Of course, celebrity gossip isn't all rainbows and progress. "It's also a means of social policing; it can be repressive, especially with bodies," Petersen asserts. "Gossip that is focused on women's bodies is a way of saying: 'Her body is not what we say a body should be. She's too fat, or she's too thin.' Both of these are extremes, and by gossiping about that body, we close in on what is normal." So while the female reader may identify on one level with features that crow "Stars! They're just like us," seeking validation that even famously beautiful women are not immune to cellulite, food babies, and spotty faces, those same features may very well inform a deeper-seated self-loathing. Madame Bovary, c'est moi, and all that.
Ultimately, if celebrity gossip is the great equalizer between the rich and famous and the commoners, then Petersen and her blog are the agents of egalitarianism for the gossip consumer and the business of gossip. Petersen pulls back the curtain on the gossip industry by making historical and contextual connections that aren't always intuitive but are consistently insightful. To understand the way we make meaning out of consuming star images is to better understand the zeitgeist.

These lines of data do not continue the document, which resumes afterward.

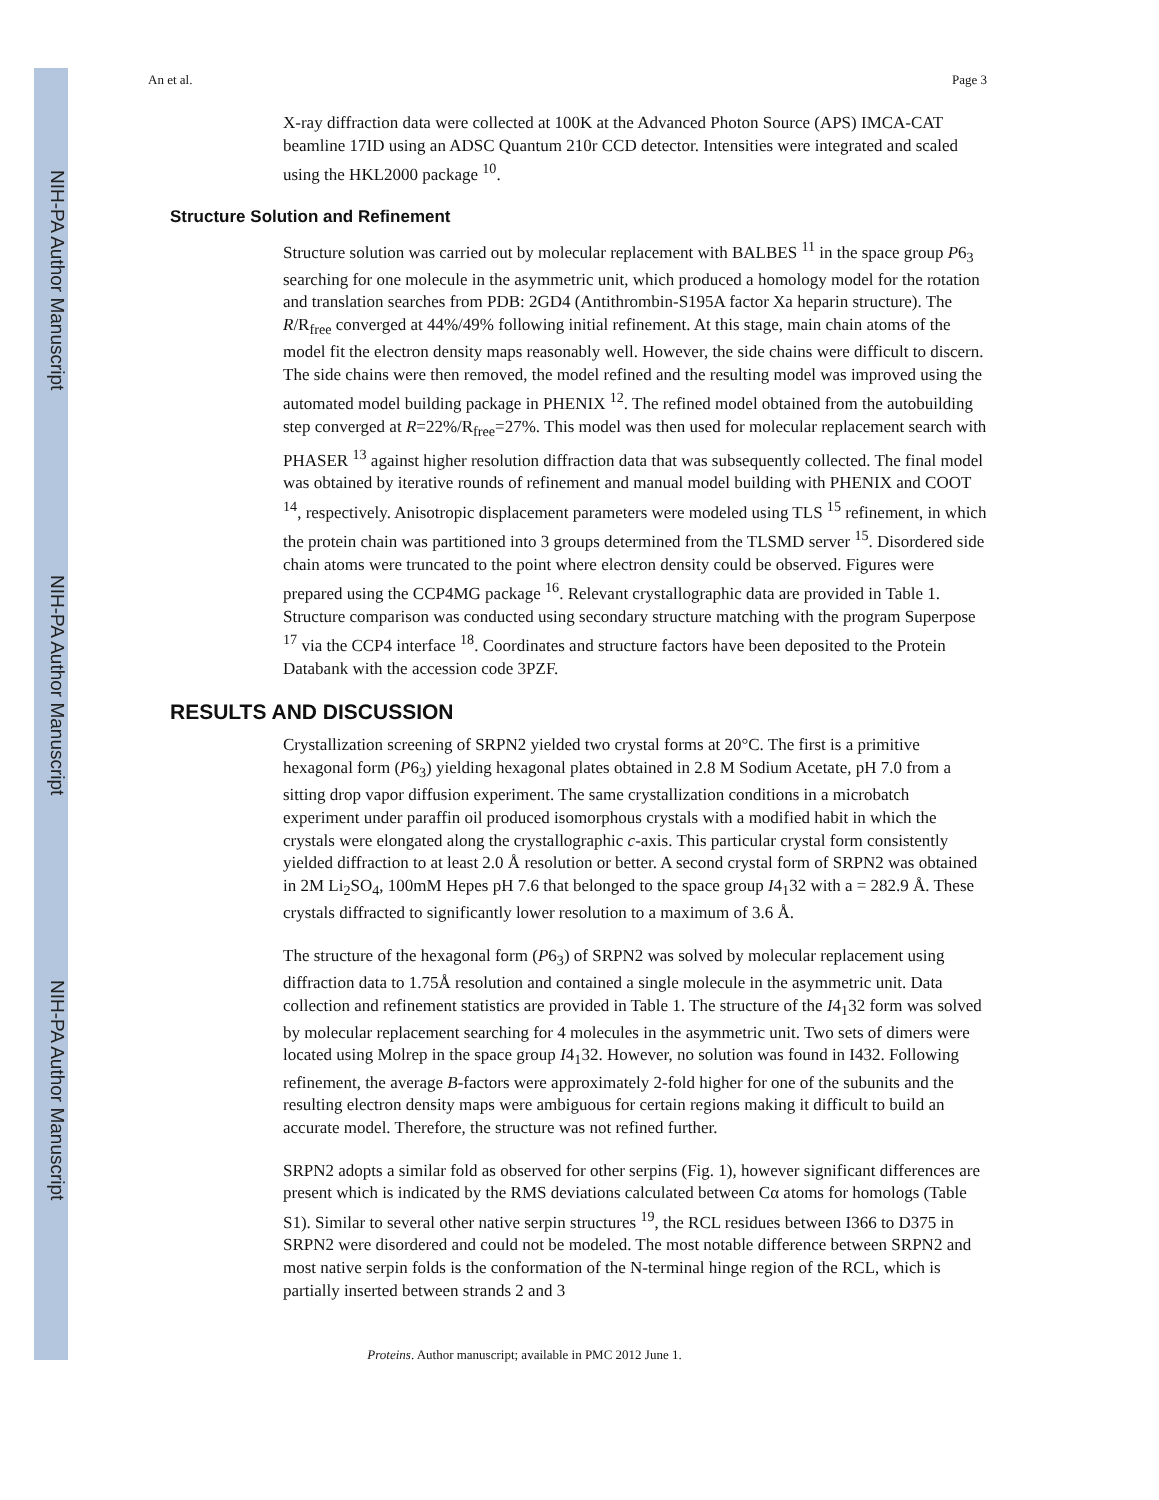NIH-PA Author Manuscript
NIH-PA Author Manuscript
NIH-PA Author Manuscript
An et al. Page 3
X-ray diffraction data were collected at 100K at the Advanced Photon Source (APS) IMCA-CAT beamline 17ID using an ADSC Quantum 210r CCD detector. Intensities were integrated and scaled using the HKL2000 package <sup>10</sup>.
Structure Solution and Refinement
Structure solution was carried out by molecular replacement with BALBES <sup>11</sup> in the space group P6<sub>3</sub> searching for one molecule in the asymmetric unit, which produced a homology model for the rotation and translation searches from PDB: 2GD4 (Antithrombin-S195A factor Xa heparin structure). The R/R<sub>free</sub> converged at 44%/49% following initial refinement. At this stage, main chain atoms of the model fit the electron density maps reasonably well. However, the side chains were difficult to discern. The side chains were then removed, the model refined and the resulting model was improved using the automated model building package in PHENIX <sup>12</sup>. The refined model obtained from the autobuilding step converged at R=22%/R<sub>free</sub>=27%. This model was then used for molecular replacement search with PHASER <sup>13</sup> against higher resolution diffraction data that was subsequently collected. The final model was obtained by iterative rounds of refinement and manual model building with PHENIX and COOT <sup>14</sup>, respectively. Anisotropic displacement parameters were modeled using TLS <sup>15</sup> refinement, in which the protein chain was partitioned into 3 groups determined from the TLSMD server <sup>15</sup>. Disordered side chain atoms were truncated to the point where electron density could be observed. Figures were prepared using the CCP4MG package <sup>16</sup>. Relevant crystallographic data are provided in Table 1. Structure comparison was conducted using secondary structure matching with the program Superpose <sup>17</sup> via the CCP4 interface <sup>18</sup>. Coordinates and structure factors have been deposited to the Protein Databank with the accession code 3PZF.
RESULTS AND DISCUSSION
Crystallization screening of SRPN2 yielded two crystal forms at 20°C. The first is a primitive hexagonal form (P6<sub>3</sub>) yielding hexagonal plates obtained in 2.8 M Sodium Acetate, pH 7.0 from a sitting drop vapor diffusion experiment. The same crystallization conditions in a microbatch experiment under paraffin oil produced isomorphous crystals with a modified habit in which the crystals were elongated along the crystallographic c-axis. This particular crystal form consistently yielded diffraction to at least 2.0 Å resolution or better. A second crystal form of SRPN2 was obtained in 2M Li<sub>2</sub>SO<sub>4</sub>, 100mM Hepes pH 7.6 that belonged to the space group I4<sub>1</sub>32 with a = 282.9 Å. These crystals diffracted to significantly lower resolution to a maximum of 3.6 Å.
The structure of the hexagonal form (P6<sub>3</sub>) of SRPN2 was solved by molecular replacement using diffraction data to 1.75Å resolution and contained a single molecule in the asymmetric unit. Data collection and refinement statistics are provided in Table 1. The structure of the I4<sub>1</sub>32 form was solved by molecular replacement searching for 4 molecules in the asymmetric unit. Two sets of dimers were located using Molrep in the space group I4<sub>1</sub>32. However, no solution was found in I432. Following refinement, the average B-factors were approximately 2-fold higher for one of the subunits and the resulting electron density maps were ambiguous for certain regions making it difficult to build an accurate model. Therefore, the structure was not refined further.
SRPN2 adopts a similar fold as observed for other serpins (Fig. 1), however significant differences are present which is indicated by the RMS deviations calculated between Cα atoms for homologs (Table S1). Similar to several other native serpin structures <sup>19</sup>, the RCL residues between I366 to D375 in SRPN2 were disordered and could not be modeled. The most notable difference between SRPN2 and most native serpin folds is the conformation of the N-terminal hinge region of the RCL, which is partially inserted between strands 2 and 3
Proteins. Author manuscript; available in PMC 2012 June 1.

But don't expect cool academic objectivity from Petersen, who is both a feminist and an avid consumer of the Twilight franchise, when it comes to a certain celebrity couple that is frequently the topic of gossip.
"I love Brangelina. I'm endlessly fascinated by them," she gushes, a bit sheepish. "Part of it is that I buy them, things that they say; I really am a fan. Part of why I admire them is because they play the game so well."